About this task: Keep the text of the data exactly as it is and omit each picture from the copy.

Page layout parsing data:
========================================================================

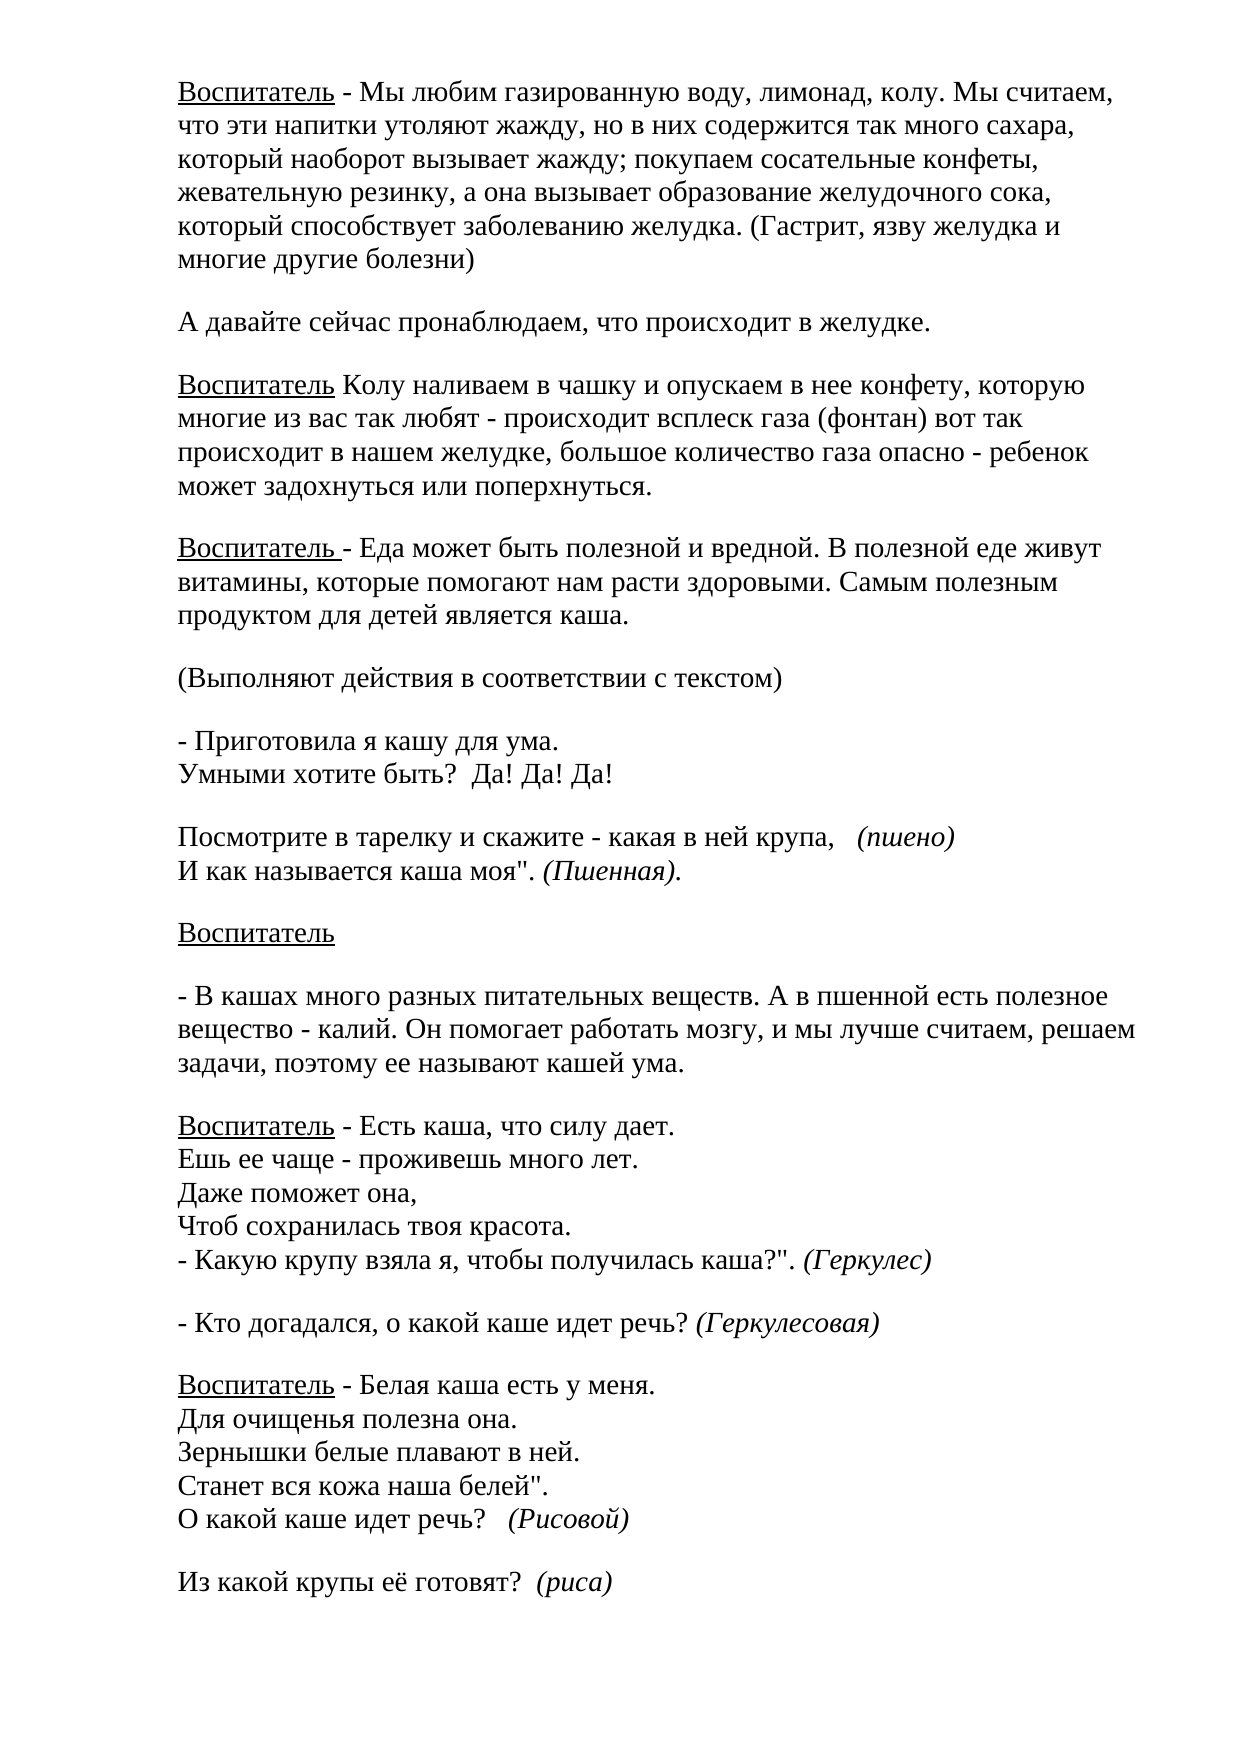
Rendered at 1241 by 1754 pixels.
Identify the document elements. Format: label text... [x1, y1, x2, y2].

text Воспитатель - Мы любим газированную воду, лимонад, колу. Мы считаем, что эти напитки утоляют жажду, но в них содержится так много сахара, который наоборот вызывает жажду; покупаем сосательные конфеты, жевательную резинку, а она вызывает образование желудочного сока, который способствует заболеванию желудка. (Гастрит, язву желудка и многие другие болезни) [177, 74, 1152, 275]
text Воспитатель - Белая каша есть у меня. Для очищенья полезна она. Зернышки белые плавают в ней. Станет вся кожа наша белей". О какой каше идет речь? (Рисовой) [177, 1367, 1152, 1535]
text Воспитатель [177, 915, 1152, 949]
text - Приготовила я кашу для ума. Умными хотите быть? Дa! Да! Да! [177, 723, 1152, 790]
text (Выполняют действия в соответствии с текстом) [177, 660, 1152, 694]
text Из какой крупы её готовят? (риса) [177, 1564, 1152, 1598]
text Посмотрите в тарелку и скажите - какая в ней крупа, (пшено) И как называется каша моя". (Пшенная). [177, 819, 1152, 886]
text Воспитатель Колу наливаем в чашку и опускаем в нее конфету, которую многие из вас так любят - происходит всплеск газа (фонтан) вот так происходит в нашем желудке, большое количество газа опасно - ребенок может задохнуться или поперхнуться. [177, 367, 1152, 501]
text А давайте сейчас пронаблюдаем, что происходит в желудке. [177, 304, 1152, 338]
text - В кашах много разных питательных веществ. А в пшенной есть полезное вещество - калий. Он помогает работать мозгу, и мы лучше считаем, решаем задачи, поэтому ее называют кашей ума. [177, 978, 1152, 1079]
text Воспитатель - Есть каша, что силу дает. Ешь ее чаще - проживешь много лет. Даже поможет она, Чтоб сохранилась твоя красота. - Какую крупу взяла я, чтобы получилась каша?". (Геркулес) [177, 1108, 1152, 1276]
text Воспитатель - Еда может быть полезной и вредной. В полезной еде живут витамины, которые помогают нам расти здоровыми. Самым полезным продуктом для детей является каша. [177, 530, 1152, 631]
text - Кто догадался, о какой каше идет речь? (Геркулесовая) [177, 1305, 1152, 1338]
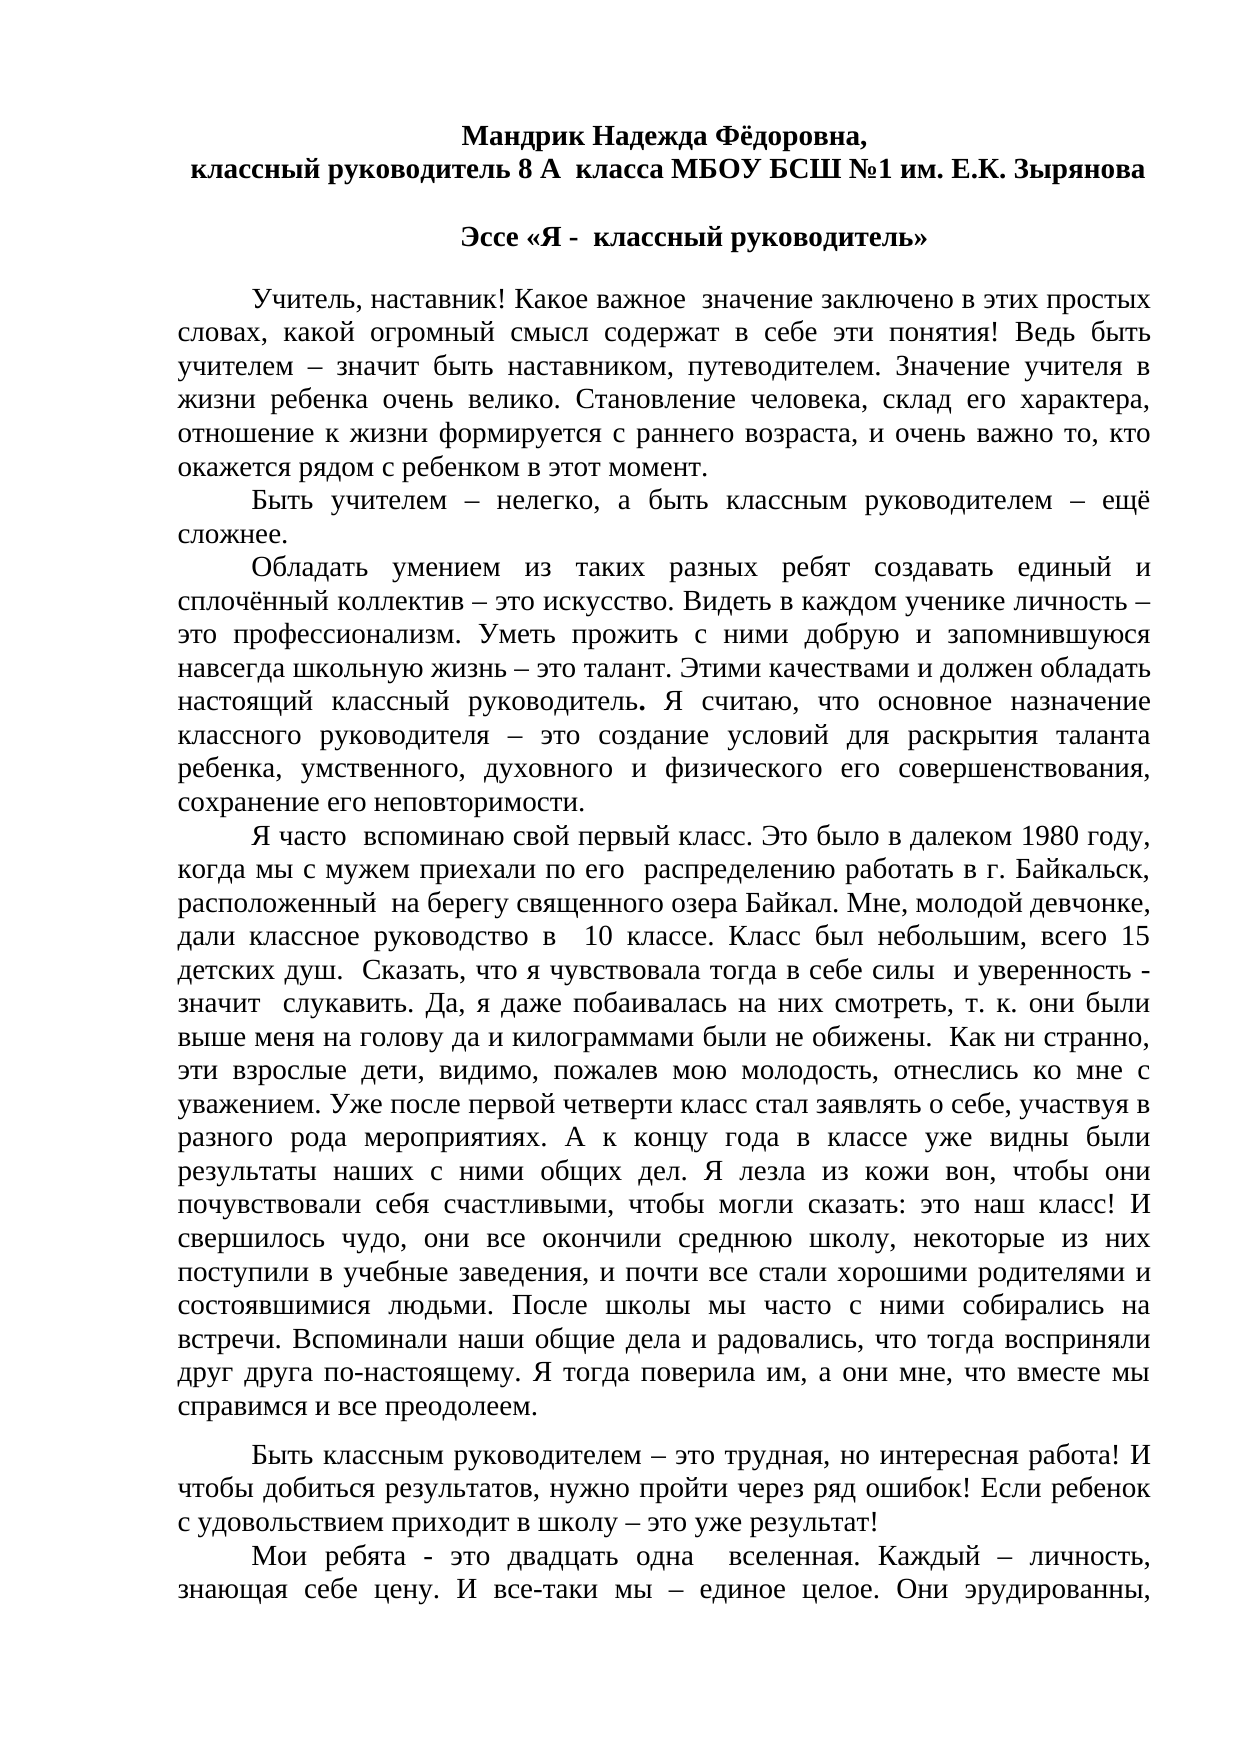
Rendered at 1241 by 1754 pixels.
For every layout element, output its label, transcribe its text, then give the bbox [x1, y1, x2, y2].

========================================================================

Answer below:
Rendered at 1241 by 1754 pixels.
Identify the document elements. Format: label text... [x1, y1, x2, y2].

text Воспитатель - Мы любим газированную воду, лимонад, колу. Мы считаем, что эти напитки утоляют жажду, но в них содержится так много сахара, который наоборот вызывает жажду; покупаем сосательные конфеты, жевательную резинку, а она вызывает образование желудочного сока, который способствует заболеванию желудка. (Гастрит, язву желудка и многие другие болезни) [177, 74, 1152, 275]
text Воспитатель - Белая каша есть у меня. Для очищенья полезна она. Зернышки белые плавают в ней. Станет вся кожа наша белей". О какой каше идет речь? (Рисовой) [177, 1367, 1152, 1535]
text Воспитатель [177, 915, 1152, 949]
text - Приготовила я кашу для ума. Умными хотите быть? Дa! Да! Да! [177, 723, 1152, 790]
text (Выполняют действия в соответствии с текстом) [177, 660, 1152, 694]
text Из какой крупы её готовят? (риса) [177, 1564, 1152, 1598]
text Посмотрите в тарелку и скажите - какая в ней крупа, (пшено) И как называется каша моя". (Пшенная). [177, 819, 1152, 886]
text Воспитатель Колу наливаем в чашку и опускаем в нее конфету, которую многие из вас так любят - происходит всплеск газа (фонтан) вот так происходит в нашем желудке, большое количество газа опасно - ребенок может задохнуться или поперхнуться. [177, 367, 1152, 501]
text А давайте сейчас пронаблюдаем, что происходит в желудке. [177, 304, 1152, 338]
text - В кашах много разных питательных веществ. А в пшенной есть полезное вещество - калий. Он помогает работать мозгу, и мы лучше считаем, решаем задачи, поэтому ее называют кашей ума. [177, 978, 1152, 1079]
text Воспитатель - Есть каша, что силу дает. Ешь ее чаще - проживешь много лет. Даже поможет она, Чтоб сохранилась твоя красота. - Какую крупу взяла я, чтобы получилась каша?". (Геркулес) [177, 1108, 1152, 1276]
text Воспитатель - Еда может быть полезной и вредной. В полезной еде живут витамины, которые помогают нам расти здоровыми. Самым полезным продуктом для детей является каша. [177, 530, 1152, 631]
text - Кто догадался, о какой каше идет речь? (Геркулесовая) [177, 1305, 1152, 1338]
Rendered at 1241 by 1754 pixels.
For every layout element, output its label, transcribe its text, then give the bbox [x1, y1, x2, y2].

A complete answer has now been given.